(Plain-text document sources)
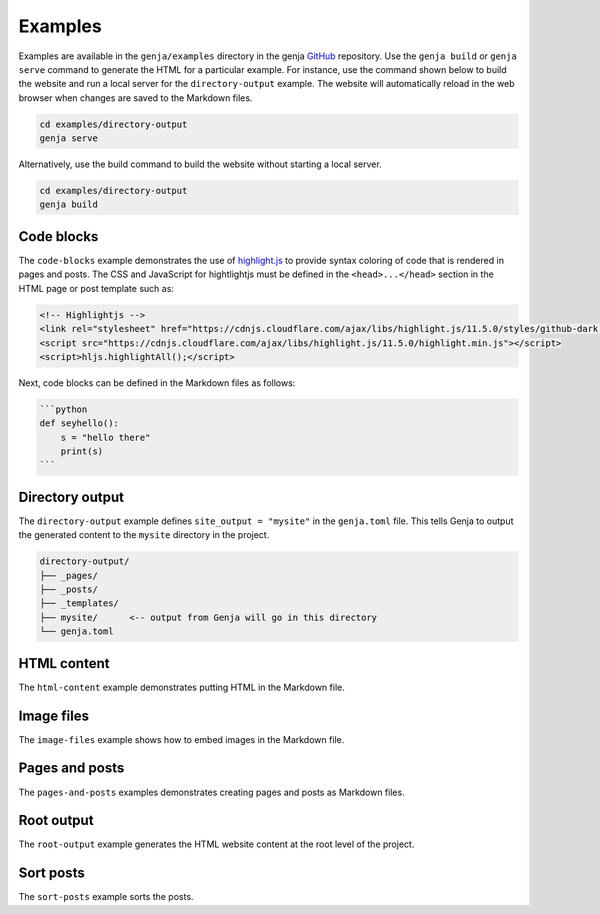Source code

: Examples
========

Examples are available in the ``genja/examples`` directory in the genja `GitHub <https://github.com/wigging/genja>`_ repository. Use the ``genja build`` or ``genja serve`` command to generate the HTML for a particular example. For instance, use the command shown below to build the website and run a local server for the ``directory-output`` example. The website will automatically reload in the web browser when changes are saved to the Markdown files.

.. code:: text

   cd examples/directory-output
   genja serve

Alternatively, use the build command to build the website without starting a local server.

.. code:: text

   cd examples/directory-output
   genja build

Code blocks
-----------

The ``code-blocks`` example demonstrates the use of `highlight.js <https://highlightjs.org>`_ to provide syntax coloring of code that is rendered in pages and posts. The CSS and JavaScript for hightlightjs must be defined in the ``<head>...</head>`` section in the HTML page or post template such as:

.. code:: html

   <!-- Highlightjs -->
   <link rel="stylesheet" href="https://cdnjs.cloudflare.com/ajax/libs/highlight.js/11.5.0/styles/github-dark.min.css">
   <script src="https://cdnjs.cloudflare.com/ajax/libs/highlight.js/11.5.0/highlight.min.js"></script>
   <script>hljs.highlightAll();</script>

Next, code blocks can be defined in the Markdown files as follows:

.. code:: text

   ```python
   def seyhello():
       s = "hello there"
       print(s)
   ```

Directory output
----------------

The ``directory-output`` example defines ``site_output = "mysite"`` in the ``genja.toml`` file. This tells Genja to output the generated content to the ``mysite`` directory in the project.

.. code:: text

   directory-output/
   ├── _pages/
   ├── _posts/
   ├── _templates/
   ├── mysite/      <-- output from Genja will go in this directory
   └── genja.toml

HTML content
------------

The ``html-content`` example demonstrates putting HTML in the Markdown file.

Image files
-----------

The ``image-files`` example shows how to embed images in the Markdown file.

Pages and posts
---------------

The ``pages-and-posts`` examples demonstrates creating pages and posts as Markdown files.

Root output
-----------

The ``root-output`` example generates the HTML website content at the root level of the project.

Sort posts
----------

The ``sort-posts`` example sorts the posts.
---
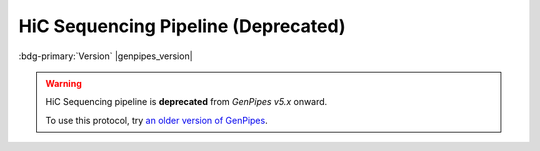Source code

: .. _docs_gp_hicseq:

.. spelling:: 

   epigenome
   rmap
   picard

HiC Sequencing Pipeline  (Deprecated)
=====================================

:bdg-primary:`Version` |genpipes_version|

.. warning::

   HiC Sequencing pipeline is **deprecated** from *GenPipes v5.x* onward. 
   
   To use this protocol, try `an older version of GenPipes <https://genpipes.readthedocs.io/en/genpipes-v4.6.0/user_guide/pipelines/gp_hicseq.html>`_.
==
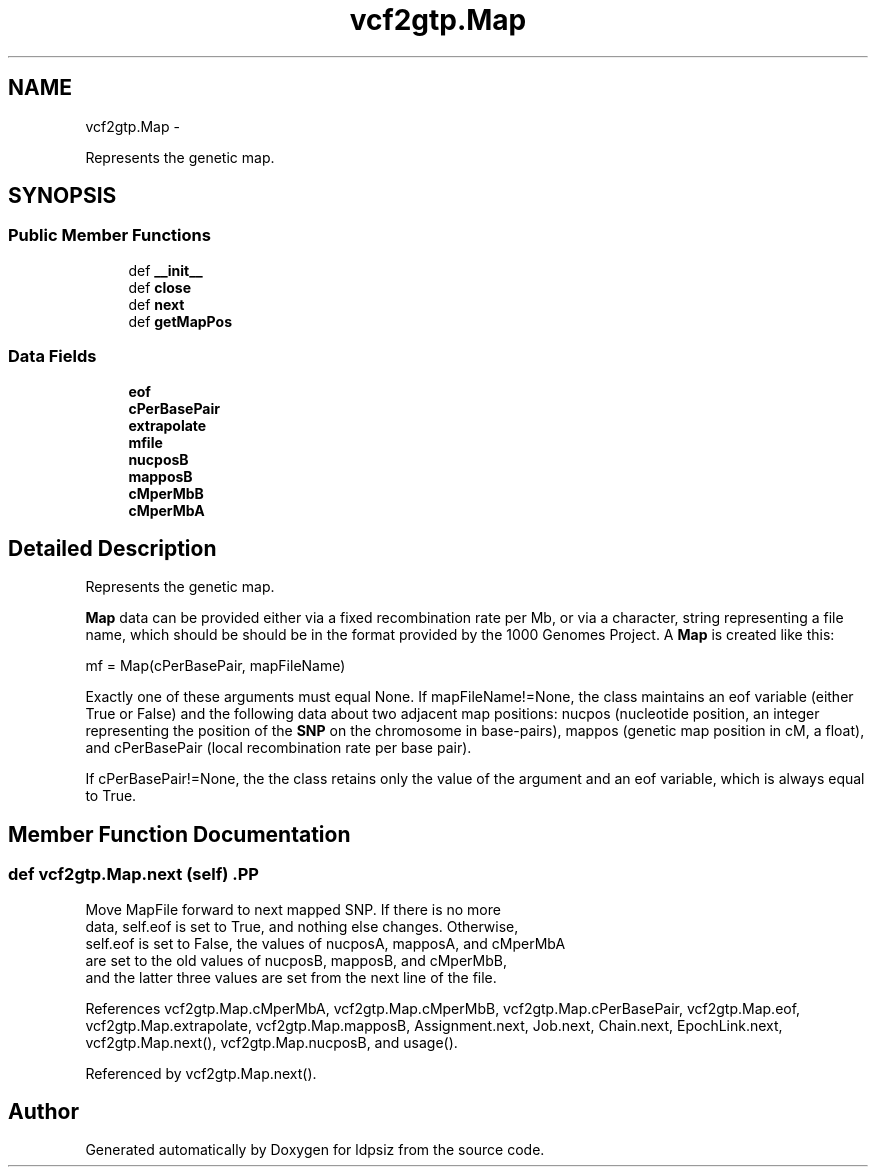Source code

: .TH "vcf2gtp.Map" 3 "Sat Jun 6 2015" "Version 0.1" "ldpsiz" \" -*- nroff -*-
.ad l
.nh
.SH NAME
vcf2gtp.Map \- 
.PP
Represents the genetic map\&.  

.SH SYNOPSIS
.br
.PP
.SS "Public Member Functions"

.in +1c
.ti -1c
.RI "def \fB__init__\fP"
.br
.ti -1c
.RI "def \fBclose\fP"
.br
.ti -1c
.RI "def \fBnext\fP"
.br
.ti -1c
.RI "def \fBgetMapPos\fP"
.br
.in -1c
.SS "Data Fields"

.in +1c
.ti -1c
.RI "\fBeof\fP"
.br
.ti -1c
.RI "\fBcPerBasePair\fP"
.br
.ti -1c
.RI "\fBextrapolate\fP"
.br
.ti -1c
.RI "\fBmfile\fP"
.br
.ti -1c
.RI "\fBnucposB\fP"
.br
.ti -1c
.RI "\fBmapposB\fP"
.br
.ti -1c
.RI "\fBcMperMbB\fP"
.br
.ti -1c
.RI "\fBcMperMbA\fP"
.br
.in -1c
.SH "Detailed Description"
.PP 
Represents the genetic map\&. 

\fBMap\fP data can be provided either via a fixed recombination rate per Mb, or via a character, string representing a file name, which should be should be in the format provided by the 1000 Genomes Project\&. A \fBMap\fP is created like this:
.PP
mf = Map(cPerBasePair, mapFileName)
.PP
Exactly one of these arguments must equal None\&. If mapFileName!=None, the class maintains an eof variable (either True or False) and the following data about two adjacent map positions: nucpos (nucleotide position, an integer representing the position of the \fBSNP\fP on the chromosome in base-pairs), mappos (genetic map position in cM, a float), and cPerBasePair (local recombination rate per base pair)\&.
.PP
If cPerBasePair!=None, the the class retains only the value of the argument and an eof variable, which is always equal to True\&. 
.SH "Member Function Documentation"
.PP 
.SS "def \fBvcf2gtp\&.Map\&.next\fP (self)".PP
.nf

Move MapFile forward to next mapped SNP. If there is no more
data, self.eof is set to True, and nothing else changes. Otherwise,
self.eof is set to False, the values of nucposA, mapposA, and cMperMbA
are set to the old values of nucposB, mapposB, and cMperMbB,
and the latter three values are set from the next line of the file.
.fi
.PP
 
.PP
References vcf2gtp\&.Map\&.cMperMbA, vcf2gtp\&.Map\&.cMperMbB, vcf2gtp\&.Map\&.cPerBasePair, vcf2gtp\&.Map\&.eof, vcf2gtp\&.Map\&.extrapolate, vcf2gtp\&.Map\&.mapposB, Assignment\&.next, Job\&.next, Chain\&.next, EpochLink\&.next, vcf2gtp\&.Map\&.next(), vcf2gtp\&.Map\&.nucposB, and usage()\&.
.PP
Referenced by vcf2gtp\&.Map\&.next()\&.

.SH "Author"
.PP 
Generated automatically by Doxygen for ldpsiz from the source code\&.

### What is needed
In the entries above, the lines between the one holding "HTML content" and the one holding "sorts the posts.", inclusive, are to be printed exactly as written, and those alone.

### Reply to the task
HTML content
------------

The ``html-content`` example demonstrates putting HTML in the Markdown file.

Image files
-----------

The ``image-files`` example shows how to embed images in the Markdown file.

Pages and posts
---------------

The ``pages-and-posts`` examples demonstrates creating pages and posts as Markdown files.

Root output
-----------

The ``root-output`` example generates the HTML website content at the root level of the project.

Sort posts
----------

The ``sort-posts`` example sorts the posts.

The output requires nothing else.